Monday, Jun. 19, 1978
War, Famine and Death
Along with other problems, the desert locust is back again
They covered the whole face of the earth, wasting all things. The grass of the earth was devoured, and whatsoever fruits were on the trees which the hail had left. And there remained not anything that was green on the trees, or in the herbs of the earth in all Egypt.
--Exodus 10:15
Those same locusts that plagued ancient Egypt and the Israelites --known to science as Schistocerca gregaria forsk--were back again. This time, the country under attack was Ethiopia. Last week agriculture experts reported that sections of the country's northern provinces were being devastated by 33 separate locust swarms, ranging in size from 5 to 40 sq. mi. Neighboring Somalia, meanwhile, reported 17 giant swarms of the buzzing, shell-covered creatures, which can sweep 100 sq. mi. of farm land clean overnight. Jean Roy, an expert in locust control operations for the United Nations Food and Agriculture Organization (FAO), described the situation as "the worst I have known in 35 years."

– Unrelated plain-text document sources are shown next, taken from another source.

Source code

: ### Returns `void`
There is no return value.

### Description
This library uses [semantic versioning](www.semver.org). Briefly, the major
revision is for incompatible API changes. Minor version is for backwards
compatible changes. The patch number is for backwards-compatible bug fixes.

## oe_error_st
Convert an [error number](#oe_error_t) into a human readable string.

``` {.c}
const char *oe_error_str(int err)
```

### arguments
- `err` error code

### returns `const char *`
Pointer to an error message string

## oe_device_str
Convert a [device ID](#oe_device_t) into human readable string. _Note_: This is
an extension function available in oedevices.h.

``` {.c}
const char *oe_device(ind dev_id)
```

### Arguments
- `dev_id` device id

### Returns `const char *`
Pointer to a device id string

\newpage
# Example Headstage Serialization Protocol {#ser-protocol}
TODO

The FAO proposed that Ethiopia and Somalia each declare states of emergency to combat the locusts. Cooperation in the battle against the insects seemed unlikely, since the two nations were still at odds because of an abortive Somali attempt to seize the Ogaden region; Ethiopia had repulsed that invasion with Russian and Cuban help. Meanwhile, the migrating locusts were slowly eating their way toward mountainous country in northern Ethiopia, where it would be much harder to locate and attack them with insecticides. The desert locust breeds every six weeks. If the swarms were not soon brought under control, Roy warned, their offspring could create an even more devastating plague as they spread through Africa, the Middle East and even the Indian subcontinent.
As if locusts were not enough of a problem for Ethiopian Leader Mengistu Haile Mariam, his country was also faced once again with mass famine. In Ethiopia's Wollo and Tigre provinces, crops had been scourged by a deadly fungus known as ergot. The fungus, called St. Anthony's fire in medieval days, creates an unholy dilemma. Anyone who eats the infected grain risks the danger of a circulatory disorder that eventually blocks blood flow and causes gangrene. The alternative is starvation. FAO experts believe that the famine is potentially as crippling as the one that Ethiopia suffered in 1973, when an estimated 200,000 people died.
The Soviet Union, which has provided Mengistu's regime with nearly $900 million in military assistance for his wars against Somalia and secessionist rebels in Eritrea, has not done anything remotely comparable to alleviate the internal catastrophes. As usual, it is Western nations working with the FAO that are providing emergency aid to feed starving Ethiopians by airlift before rains make the affected provinces unreachable. The U.S. alone has contributed nearly $2.5 million in the past six months to help Ethiopians.